PROVIDED DATA –

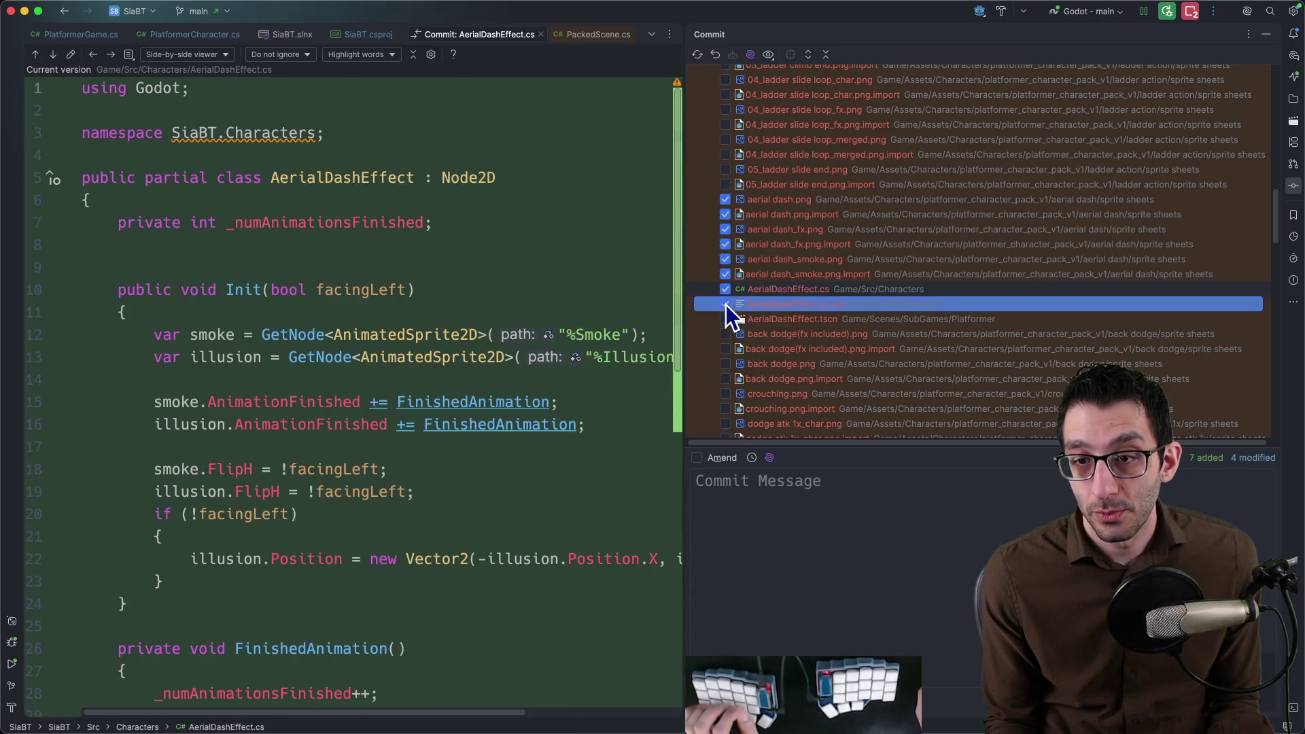
left_click(726, 319)
scroll(869, 312, "down", 1)
scroll(890, 299, "down", 5)
scroll(882, 304, "down", 5)
scroll(872, 309, "down", 5)
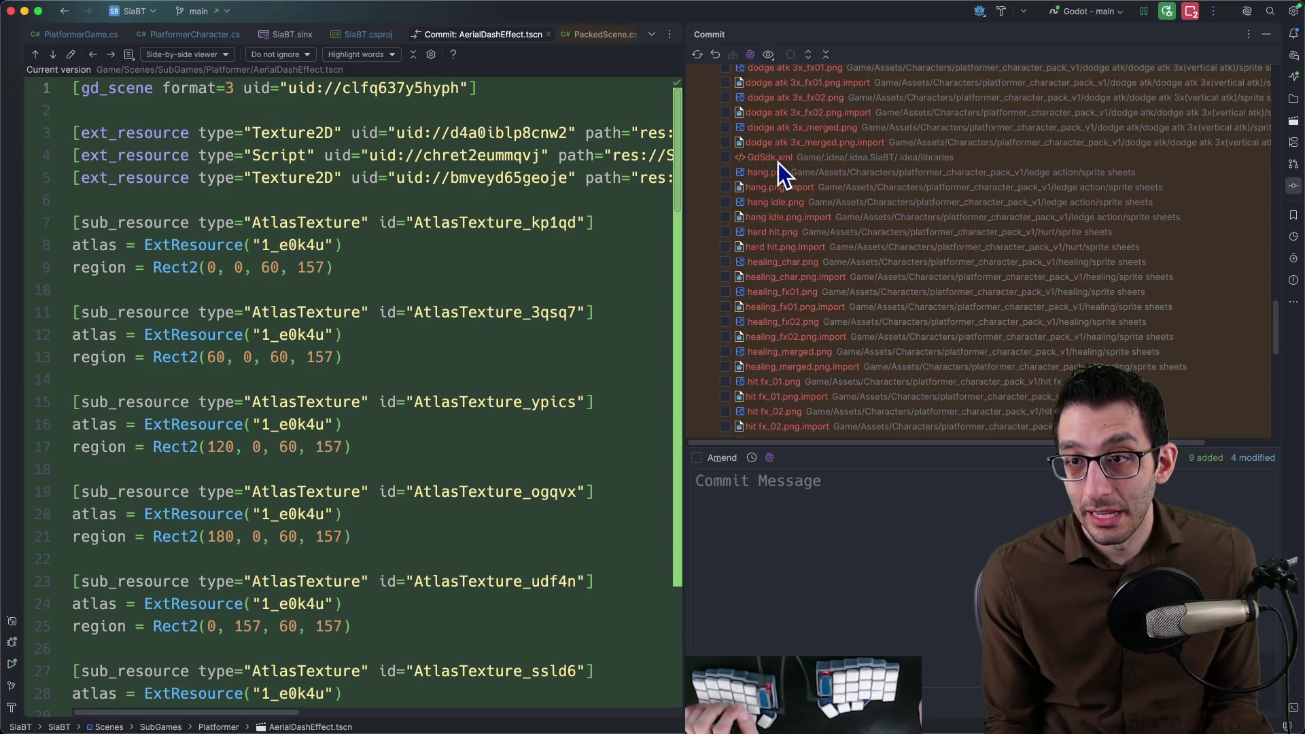
scroll(815, 219, "down", 5)
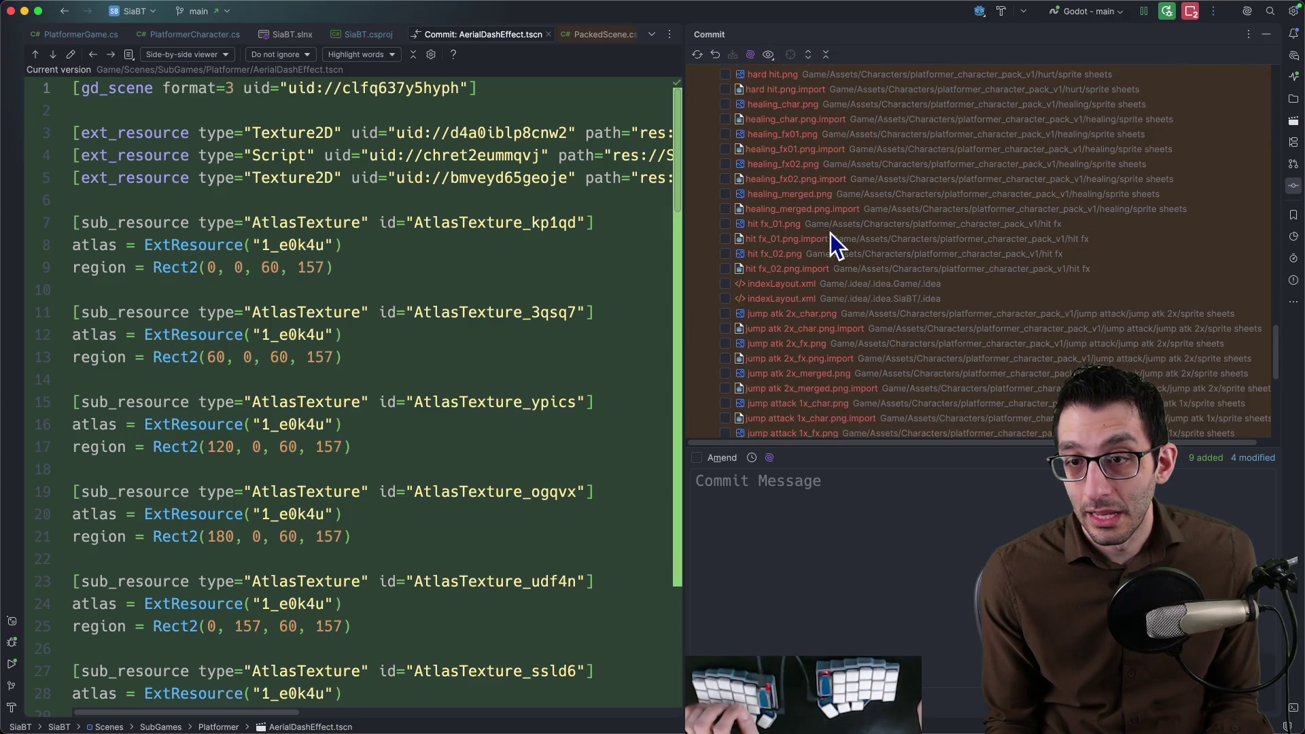
scroll(832, 234, "down", 2)
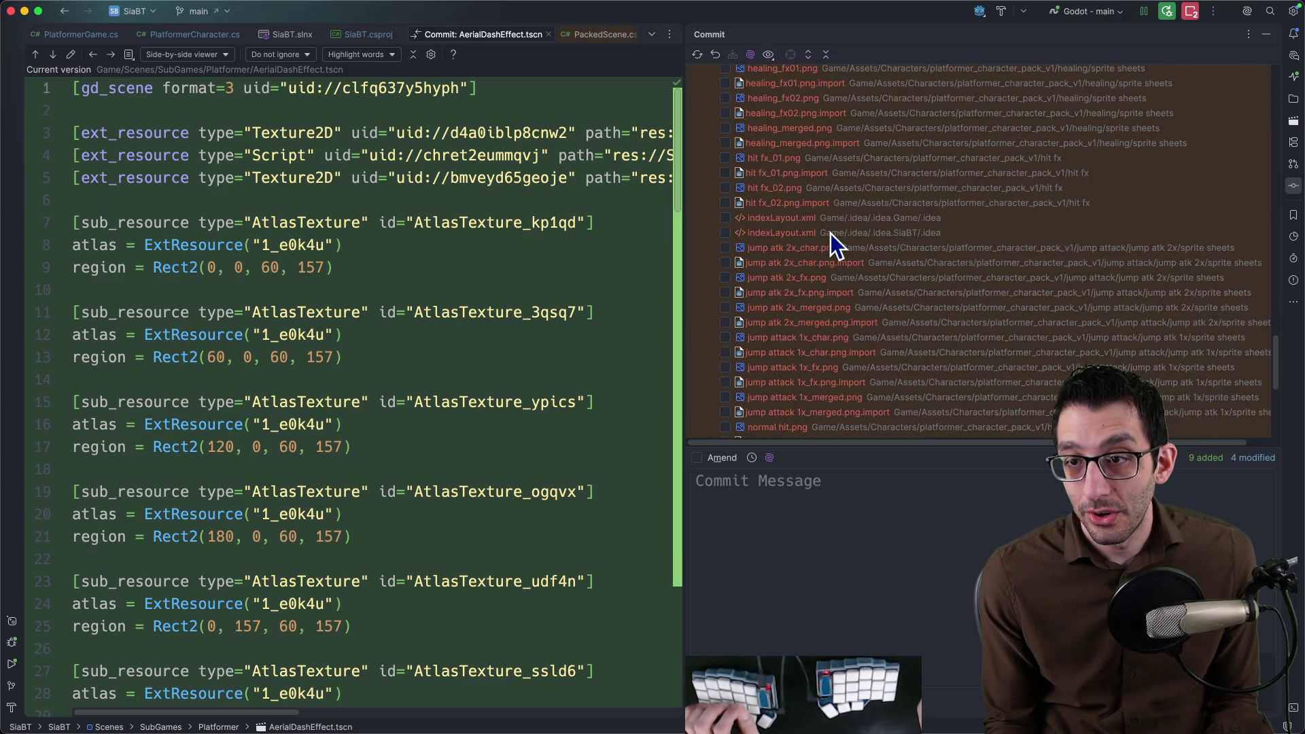
scroll(862, 230, "down", 3)
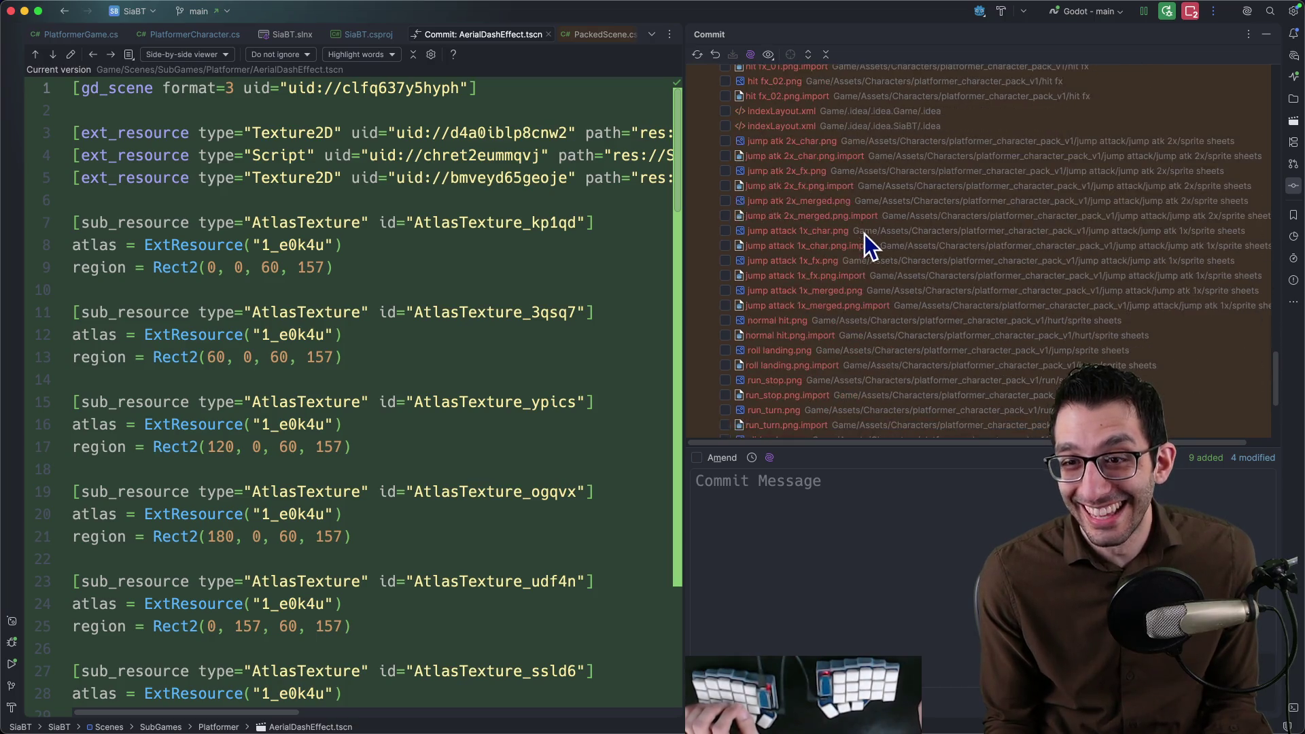
scroll(865, 235, "down", 2)
scroll(864, 241, "down", 1)
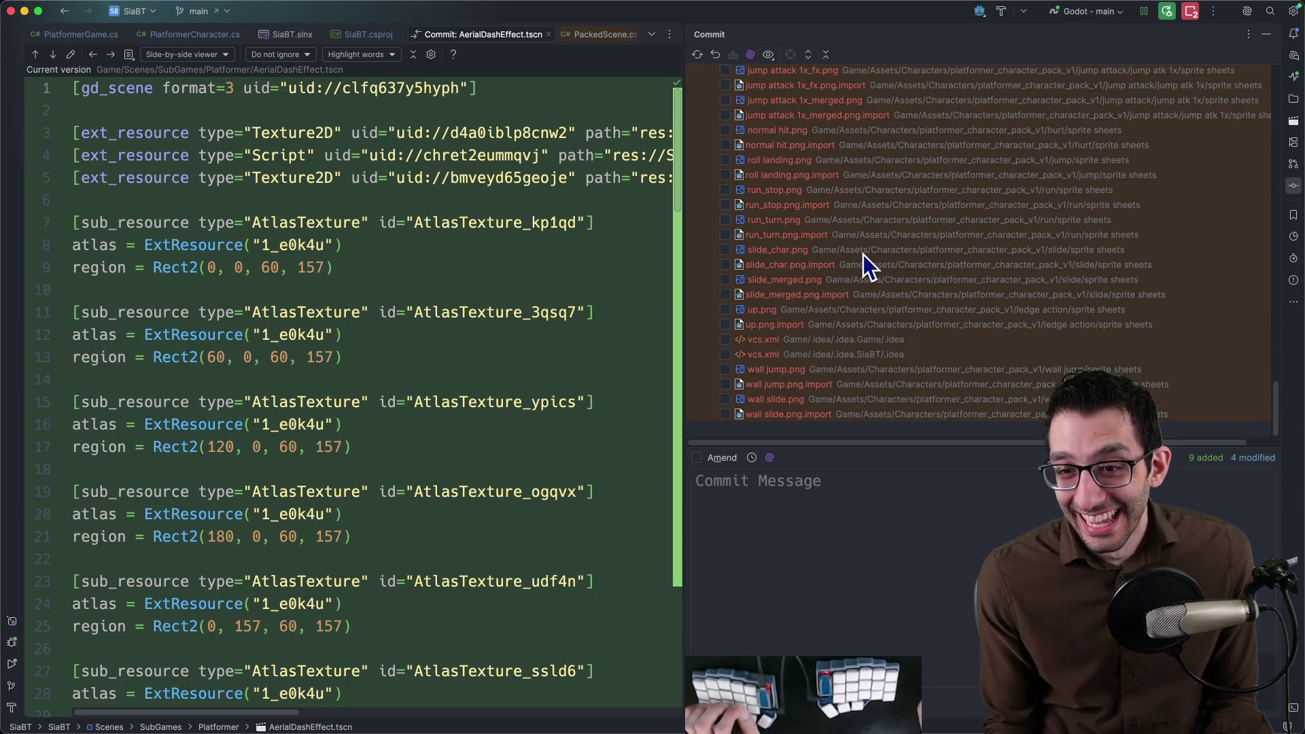
scroll(864, 257, "up", 1)
scroll(864, 264, "up", 2)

EXERCISE GOAL –
Looking at the material above, how many lines hold the word "scroll"? Only the number, please.

THE ANSWER –
11